* _ESERCIZI_:
1. Ricopia dal brano sull'astensionismo di Bordiga il tratto che inizia con "L’ASTENSIONISMO PROGRAMMATICO DI" e prosegue fino a "Bordiga nel 1919-1920.".
2. Riscrivi in forma più breve il paragrafo del brano sull'astensionismo di Bordiga che inizia con "Sembra essere prassi consolidata", mantenendone i fatti principali.

* _BRANO SELEZIONATO_:
· · · ·

L’ASTENSIONISMO PROGRAMMATICO DI AMADEO BORDIGA NEL 1919-1920

Sembra essere prassi consolidata, nella rievocazione storica come nella pubblicistica che si occupa di questi argomenti, attribuire ad Amadeo Bordiga, tra i fondatori del Pcd’I nel 1921, un astensionismo definito di principio, dimenticando molto opportunamente le battaglie politiche, condotte come rappresentante del PSI nel periodo precedente alla Prima guerra mondiale, contro le impostazioni antipolitiche e fautrici dell’azione diretta dell’astensionismo anarchico e sindacal-rivoluzionario, questo si di principio. Crediamo dunque utile fare alcune precisazioni sull’astensionismo per come fu effettivamente impostato dalla corrente che faceva capo a Bordiga nel 1919-1920.

· · · ·

* _DATI FORNITI_:

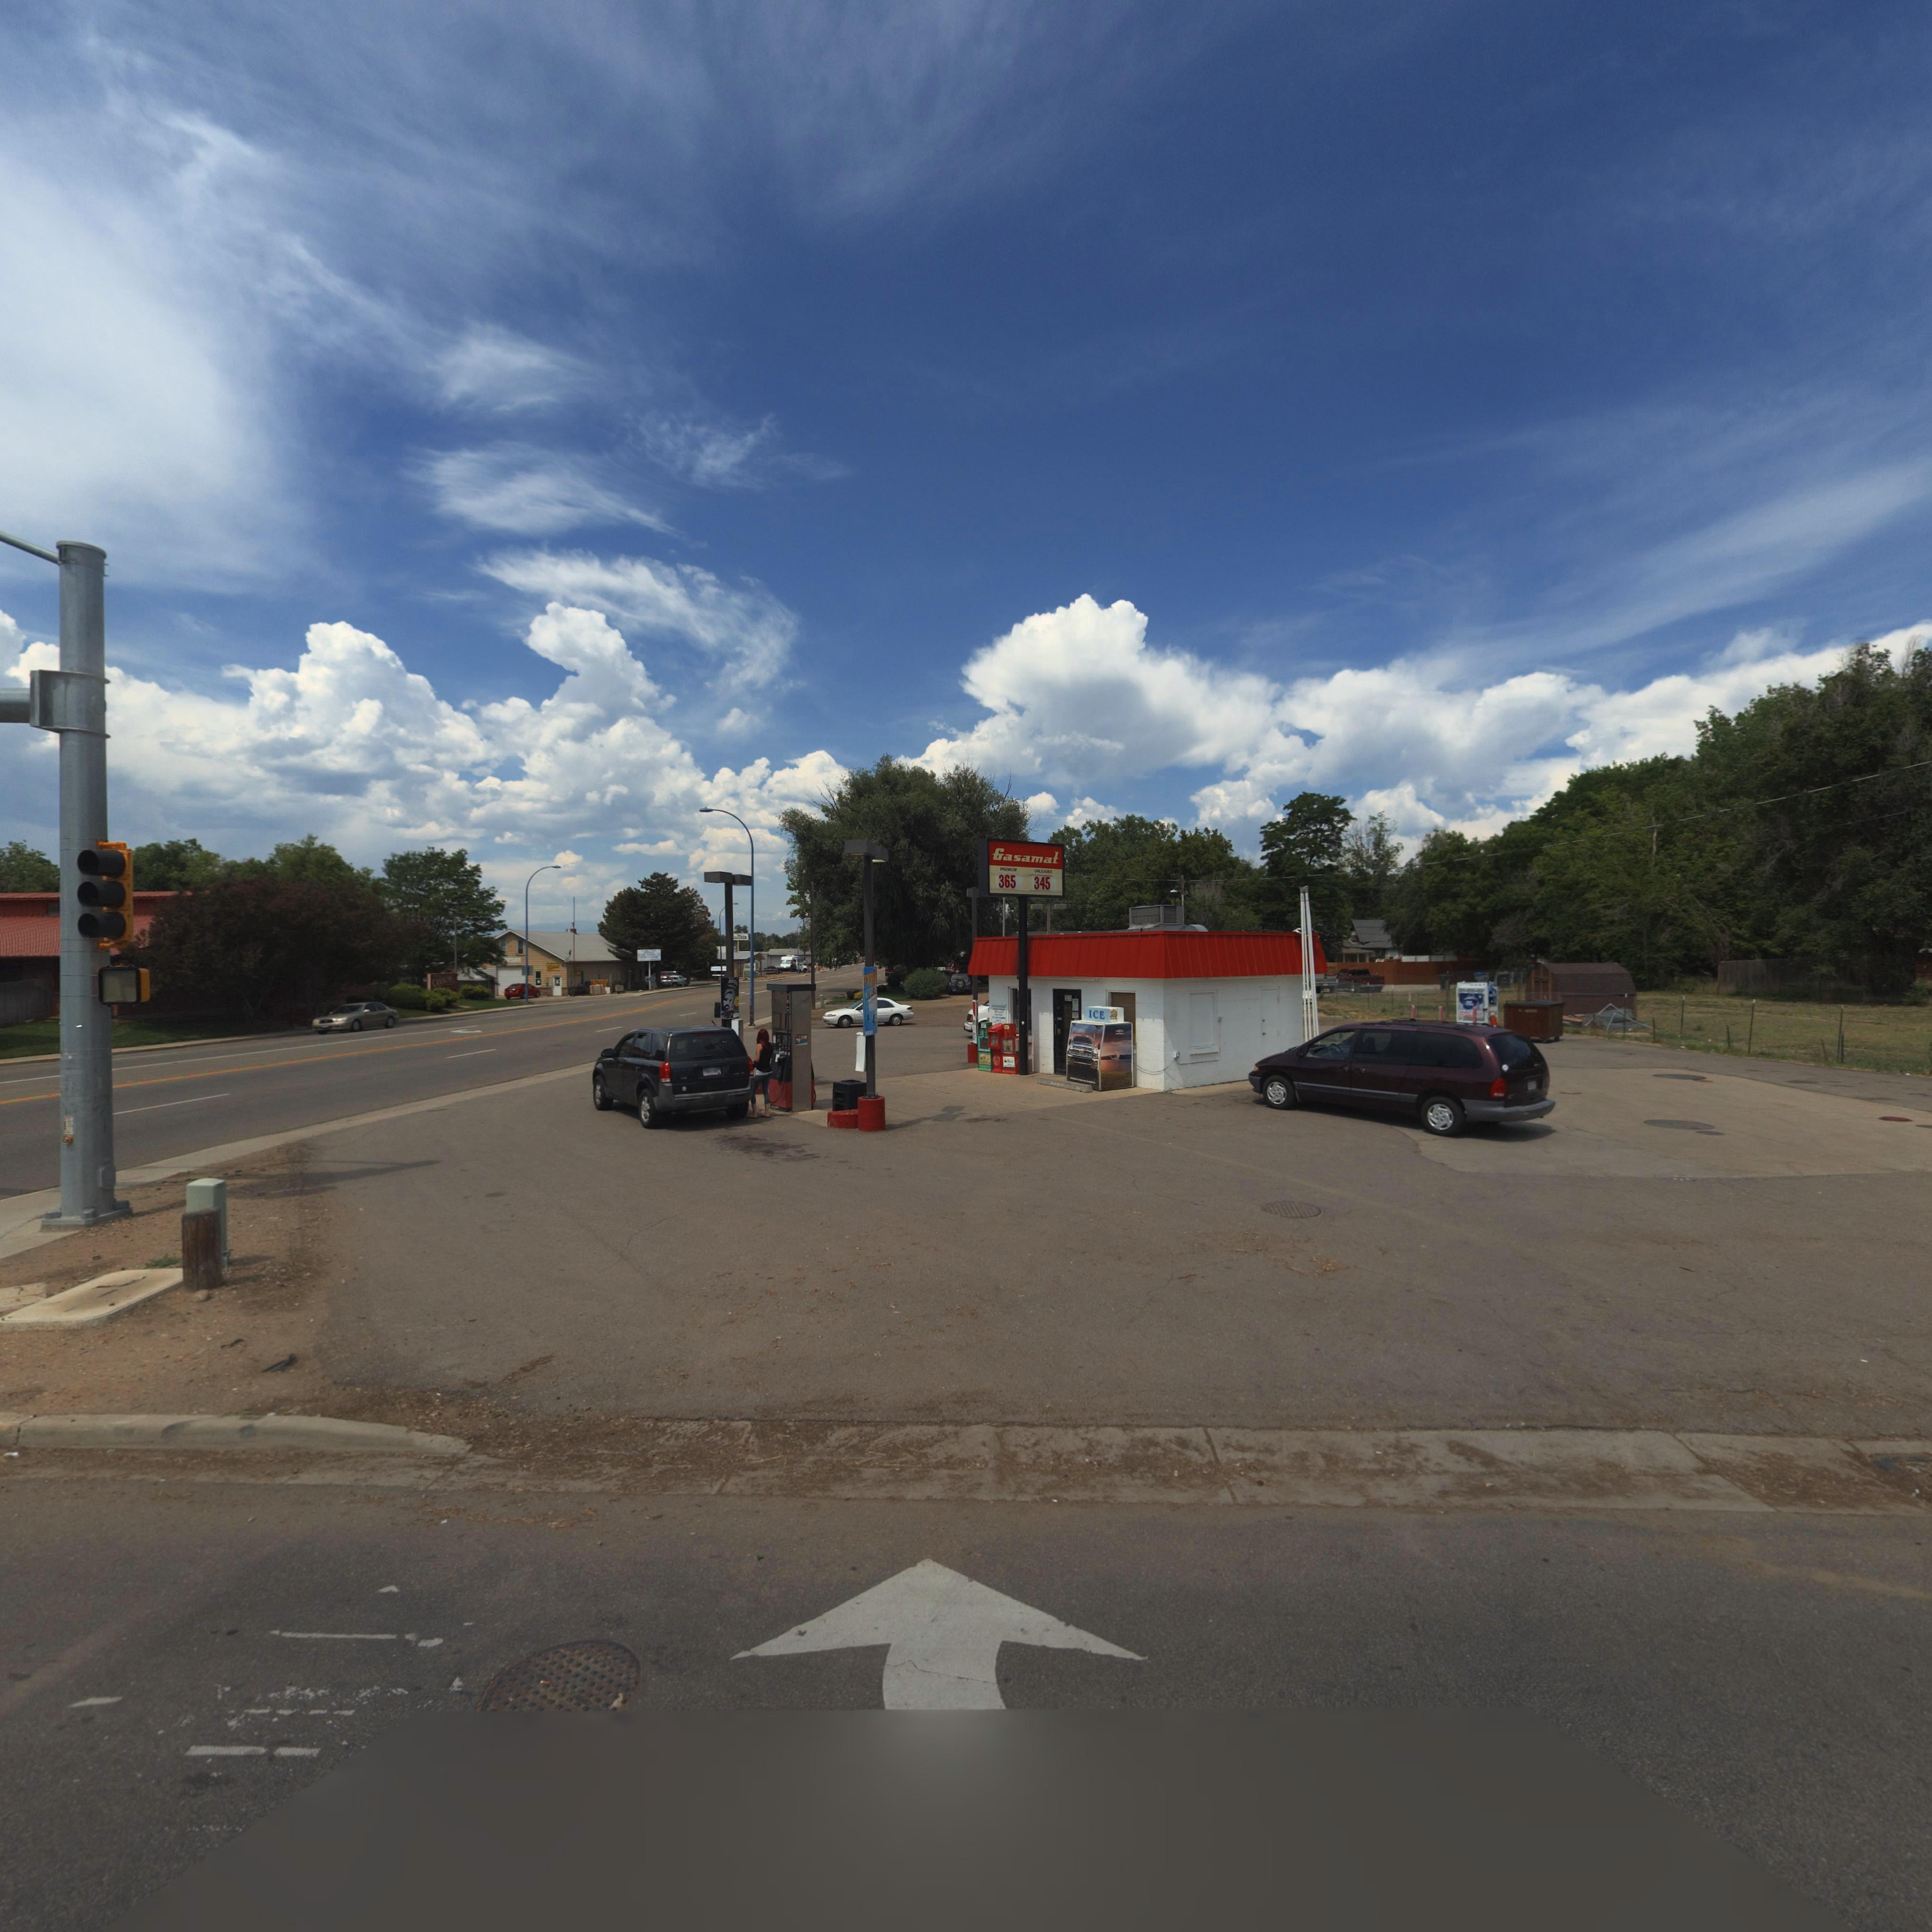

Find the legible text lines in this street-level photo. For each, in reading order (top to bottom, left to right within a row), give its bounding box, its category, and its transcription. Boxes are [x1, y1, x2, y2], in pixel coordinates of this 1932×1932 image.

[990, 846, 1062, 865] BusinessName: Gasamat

· · · ·

* _RISULTATI PER ESERCIZIO_:
1.
L’ASTENSIONISMO PROGRAMMATICO DI AMADEO BORDIGA NEL 1919-1920

Sembra essere prassi consolidata, nella rievocazione storica come nella pubblicistica che si occupa di questi argomenti, attribuire ad Amadeo Bordiga, tra i fondatori del Pcd’I nel 1921, un astensionismo definito di principio, dimenticando molto opportunamente le battaglie politiche, condotte come rappresentante del PSI nel periodo precedente alla Prima guerra mondiale, contro le impostazioni antipolitiche e fautrici dell’azione diretta dell’astensionismo anarchico e sindacal-rivoluzionario, questo si di principio. Crediamo dunque utile fare alcune precisazioni sull’astensionismo per come fu effettivamente impostato dalla corrente che faceva capo a Bordiga nel 1919-1920.

2. Nella rievocazione storica e nella pubblicistica si attribuisce di solito ad Amadeo Bordiga, tra i fondatori del Pcd'I nel 1921, un astensionismo di principio. Si trascurano così le battaglie che egli condusse come rappresentante del PSI prima della Prima guerra mondiale contro l'astensionismo anarchico e sindacal-rivoluzionario. Quell'astensionismo era antipolitico, favorevole all'azione diretta e, esso sì, di principio. Si ritiene quindi utile precisare come la corrente guidata da Bordiga impostò effettivamente l'astensionismo nel 1919-1920.